Search code examples
google-bigquerybigquery-udf

Duplicates in Bigquery partitioned Table


I have seen a issue with the data ,i am trying to find the duplicated data which got inserted on different day partition, now that the problem i want retain the data for older date and delete the latest ingested data.

Ex :- enter image description here

In the screenshot as you see data is same in two rows but due to some issues same data got inserted into 2021-04-28 as well, Now i want to delete all such records in 2021-04-28 partition. And retain the 04-27 data and actual rows of 04-28.

Could someone please share the query to find these duplicates and query to get rid of the duplicates that are in 2021-04-28 partition.

Below is the query i have written to identify the duplicates but looks it is not perfectly correct.

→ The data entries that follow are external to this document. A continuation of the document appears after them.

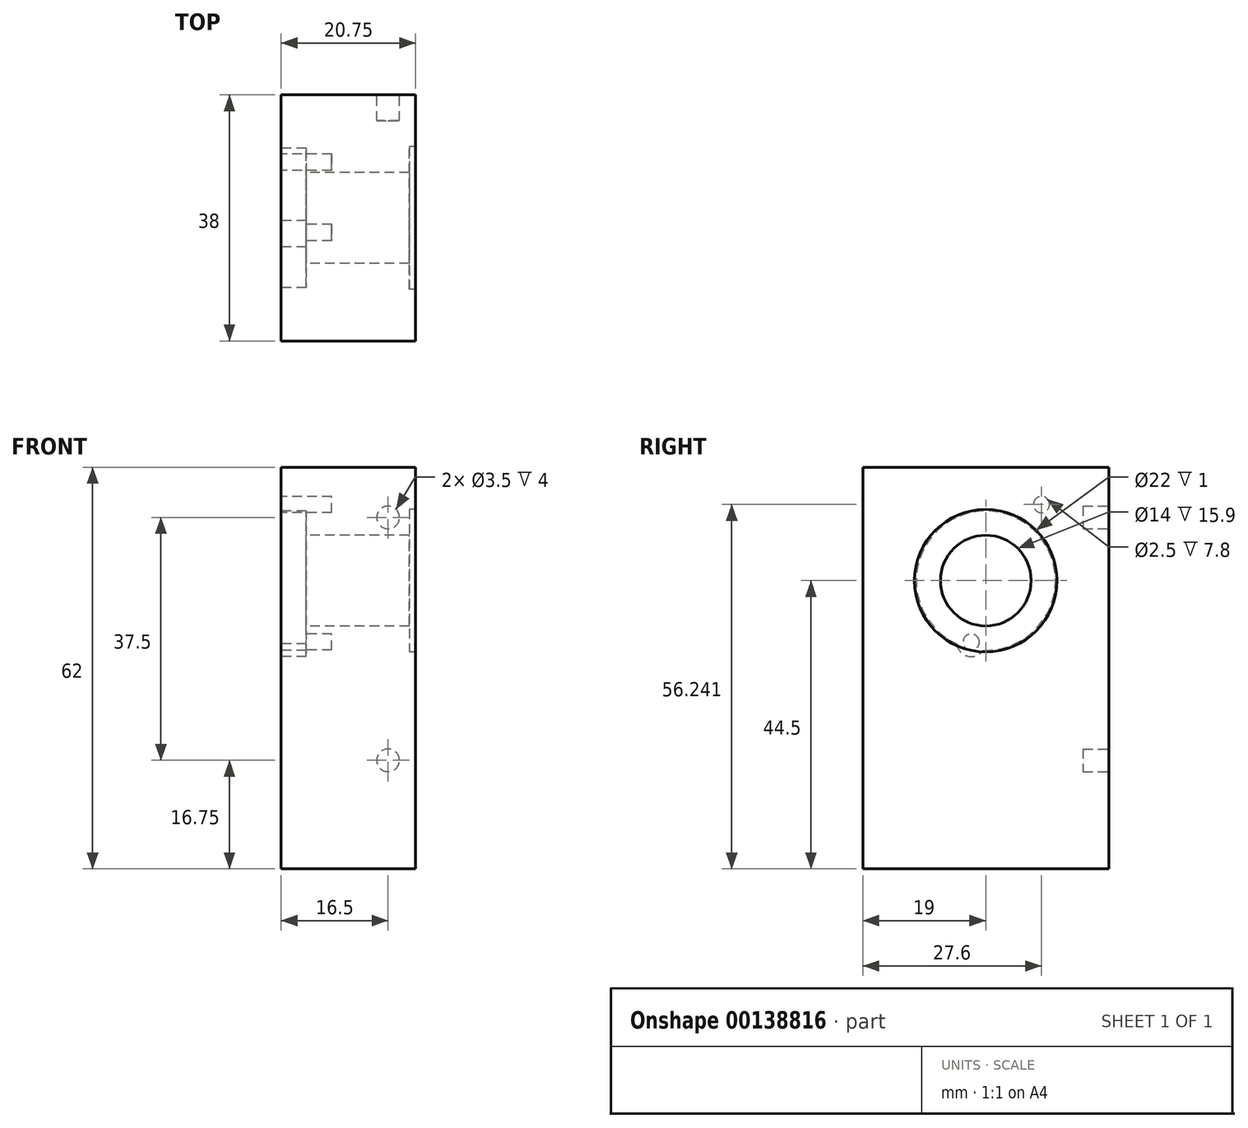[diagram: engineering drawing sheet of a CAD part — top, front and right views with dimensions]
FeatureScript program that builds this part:
annotation { "Feature Type Name" : "Feature", "Feature Type Description" : "" }
export const myFeature = defineFeature(function(context is Context, id is Id, definition is map)
    precondition{}
    {
        {
            var Q0;
            Q0=qCreatedBy(makeId("Right.planeOp"),FACE);
            var sketch = newSketch(context, id + "F0", { "sketchPlane" : qUnion([Q0])});
            skLineSegment(sketch, "E0.bottom", {"start": v(-19, -31) * mm, "end": v(19, -31) * mm});
            skLineSegment(sketch, "E0.top", {"start": v(-19, 31) * mm, "end": v(19, 31) * mm});
            skLineSegment(sketch, "E0.left", {"start": v(-19, -31) * mm, "end": v(-19, 31) * mm});
            skLineSegment(sketch, "E0.right", {"start": v(19, -31) * mm, "end": v(19, 31) * mm});
            skPoint(sketch, "E0.middle", {"position": v(0, 0) * mm});
            skSolve(sketch);
        }
        {
            var Q0;
            Q0=qSketchRegion(id+"F0",true);
            extrude(context, id + "F1", {"entities" : qUnion([Q0]), "depth" : 20.75 * mm});
        }
        {
            var Q0;
            Q0=makeQuery(id+"F1.opExtrude","CAP_FACE",FACE,{"disambiguationData":[OSD([sQuery(id+"F0.wireOp",EDGE,"E0.bottom"),sQuery(id+"F0.wireOp",EDGE,"E0.top"),sQuery(id+"F0.wireOp",EDGE,"E0.left"),sQuery(id+"F0.wireOp",EDGE,"E0.right")])],"isStart":false});
            var sketch = newSketch(context, id + "F2", { "sketchPlane" : qUnion([Q0])});
            skLineSegment(sketch, "E1", {"start": v(0, 31) * mm, "end": v(0, -31) * mm, "construction": true});
            skCircle(sketch, "E2", {"center": v(0, 13.5) * mm, "radius": 7 * mm});
            skArc(sketch, "E3", {"start": v(-0.38, 2.76) * mm, "mid": v(2.48, 23.96) * mm, "end": v(-4.48, 3.73) * mm});
            skLineSegment(sketch, "E4", {"start": v(0, 24) * mm, "end": v(8.6, 24) * mm, "construction": true});
            skCircle(sketch, "E5", {"center": v(8.6, 25.24) * mm, "radius": 1.25 * mm});
            skCircle(sketch, "E6", {"center": v(-2.25, 4.01) * mm, "radius": 1.25 * mm});
            skArc(sketch, "E7.0", {"start": v(-4.48, 3.73) * mm, "mid": v(-2.77, 1.82) * mm, "end": v(-0.38, 2.76) * mm});
            skSolve(sketch);
        }
        {
            var Q0;
            Q0=makeQuery(id+"F2.imprint","IMPRINT",FACE,{"disambiguationData":[TD([[makeQuery(id+"F2.imprint","IMPRINT",EDGE,{"derivedFrom":sQuery(id+"F2.wireOp",EDGE,"E2")}),-1.0]])]});
            extrude(context, id + "F3", {"entities" : qUnion([Q0]), "operationType" : NewBodyOperationType.REMOVE, "oppositeDirection" : true, "depth" : 3.85 * mm});
        }
        {
            var Q0;
            Q0=makeQuery(id+"F2.imprint","IMPRINT",FACE,{"disambiguationData":[TD([[makeQuery(id+"F2.imprint","IMPRINT",EDGE,{"derivedFrom":sQuery(id+"F2.wireOp",EDGE,"E6")}),1.0]])]});
            var Q1;
            Q1=makeQuery(id+"F2.imprint","IMPRINT",FACE,{"disambiguationData":[TD([[makeQuery(id+"F2.imprint","IMPRINT",EDGE,{"derivedFrom":sQuery(id+"F2.wireOp",EDGE,"E5")}),1.0]])]});
            extrude(context, id + "F4", {"entities" : qUnion([Q0, Q1]), "operationType" : NewBodyOperationType.REMOVE, "oppositeDirection" : true, "depth" : 7.8 * mm});
        }
        {
            var Q0;
            Q0=makeQuery(id+"F2.imprint","IMPRINT",FACE,{"disambiguationData":[TD([[makeQuery(id+"F2.imprint","IMPRINT",EDGE,{"derivedFrom":sQuery(id+"F2.wireOp",EDGE,"E2")}),1.0]])]});
            extrude(context, id + "F5", {"entities" : qUnion([Q0]), "operationType" : NewBodyOperationType.REMOVE, "endBound" : BoundingType.THROUGH_ALL, "oppositeDirection" : true, "depth" : 25 * mm});
        }
        {
            var Q0;
            Q0=makeQuery(id+"F1.opExtrude","CAP_FACE",FACE,{"disambiguationData":[OSD([sQuery(id+"F0.wireOp",EDGE,"E0.bottom"),sQuery(id+"F0.wireOp",EDGE,"E0.top"),sQuery(id+"F0.wireOp",EDGE,"E0.left"),sQuery(id+"F0.wireOp",EDGE,"E0.right")])],"isStart":true});
            var sketch = newSketch(context, id + "F6", { "sketchPlane" : qUnion([Q0])});
            skCircle(sketch, "E8", {"center": v(0, 13.5) * mm, "radius": 11 * mm});
            skSolve(sketch);
        }
        {
            var Q0;
            Q0=makeQuery(id+"F6.imprint","IMPRINT",FACE,{"disambiguationData":[TD([[makeQuery(id+"F6.imprint","IMPRINT",EDGE,{"derivedFrom":sQuery(id+"F6.wireOp",EDGE,"E8")}),1.0]])]});
            extrude(context, id + "F7", {"entities" : qUnion([Q0]), "operationType" : NewBodyOperationType.REMOVE, "oppositeDirection" : true, "depth" : 1 * mm});
        }
        {
            var Q0;
            Q0=makeQuery(id+"F1.opExtrude","SWEPT_BODY",BODY,{"disambiguationData":[OSD([sQuery(id+"F0.wireOp",EDGE,"E0.bottom"),sQuery(id+"F0.wireOp",EDGE,"E0.top"),sQuery(id+"F0.wireOp",EDGE,"E0.left"),sQuery(id+"F0.wireOp",EDGE,"E0.right")])]});
            var Q1;
            Q1=qCreatedBy(makeId("Right.planeOp"),FACE);
            mirror(context, id + "F8", {"operationType" : NewBodyOperationType.ADD, "entities" : qUnion([Q0]), "mirrorPlane" : qUnion([Q1])});
        }
        {
            var Q0;
            {var subQ0=makeQuery(id+"F1.opExtrude","SWEPT_FACE",FACE,{"disambiguationData":[OSD([sQuery(id+"F0.wireOp",EDGE,"E0.left")])]});Q0=makeQuery(id+"F8.boolean.opBoolean","MERGE",FACE,{"derivedFrom":[subQ0,makeQuery(id+"F8.opPattern","COPY",FACE,{"derivedFrom":subQ0,"instanceName":"1"})]});}
            var sketch = newSketch(context, id + "F9", { "sketchPlane" : qUnion([Q0])});
            skLineSegment(sketch, "E9", {"start": v(0, 31) * mm, "end": v(0, -31) * mm});
            skLineSegment(sketch, "E10", {"start": v(0, -31) * mm, "end": v(20.75, -31) * mm});
            skLineSegment(sketch, "E11", {"start": v(20.75, -31) * mm, "end": v(20.75, 31) * mm});
            skLineSegment(sketch, "E12", {"start": v(20.75, 31) * mm, "end": v(0, 31) * mm});
            skSolve(sketch);
        }
        {
            var Q0;
            Q0 = qSketchRegion(id + "F9", true);
            extrude(context, id + "F10", {"entities" : qUnion([Q0]), "operationType" : NewBodyOperationType.REMOVE, "endBound" : BoundingType.THROUGH_ALL, "oppositeDirection" : true, "depth" : 25 * mm});
        }
        {
            var Q0;
            {var subQ0=makeQuery(id+"F1.opExtrude","SWEPT_FACE",FACE,{"disambiguationData":[OSD([sQuery(id+"F0.wireOp",EDGE,"E0.right")])]});Q0=makeQuery(id+"F8.boolean.opBoolean","MERGE",FACE,{"derivedFrom":[subQ0,makeQuery(id+"F8.opPattern","COPY",FACE,{"derivedFrom":subQ0,"instanceName":"1"})]});}
            var sketch = newSketch(context, id + "F11", { "sketchPlane" : qUnion([Q0])});
            skCircle(sketch, "E13", {"center": v(4.25, 23.25) * mm, "radius": 1.75 * mm});
            skCircle(sketch, "E14", {"center": v(4.25, -14.25) * mm, "radius": 1.75 * mm});
            skSolve(sketch);
        }
        {
            var Q0;
            Q0 = qSketchRegion(id + "F11", true);
            extrude(context, id + "F12", {"entities" : qUnion([Q0]), "operationType" : NewBodyOperationType.REMOVE, "oppositeDirection" : true, "depth" : 4 * mm});
        }
    });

select grp_nbr,port_rgs_id,tranc_number,strt_tm,sqr_nbr,itm_nbr,trvl_dte from
(select grp_nbr,port_rgs_id,tranc_number,strt_tm,sqr_nbr,itm_nbr,trvl_sdte, row_number() over(partition by grp_nbr,port_rgs_id,tranc_number,strt_tm,sqr_nbr,itm_nbr,trvl_dte order by trvl_dte desc)rn from  table_name)a where rn=1

Solution

  • Your query is correct. In a more readable way it can be:

    SELECT * EXCEPT(rownum)
    FROM (
        SELECT 
            *,
            ROW_NUMBER() OVER (PARTITION BY grp_nbr,port_rgs_id,tranc_number,strt_tm,sqr_nbr,itm_nbr ORDER BY trvl_dte ) rownum
        FROM `yourtable`
        )
    WHERE rownum = 1
    

    EDIT: the trvl_dte column should not be included in the PARTITION BY statement. Also since you want to keep the earliest trvl_dte, you need to ORDER BY trvl_dte ASC and not DESC.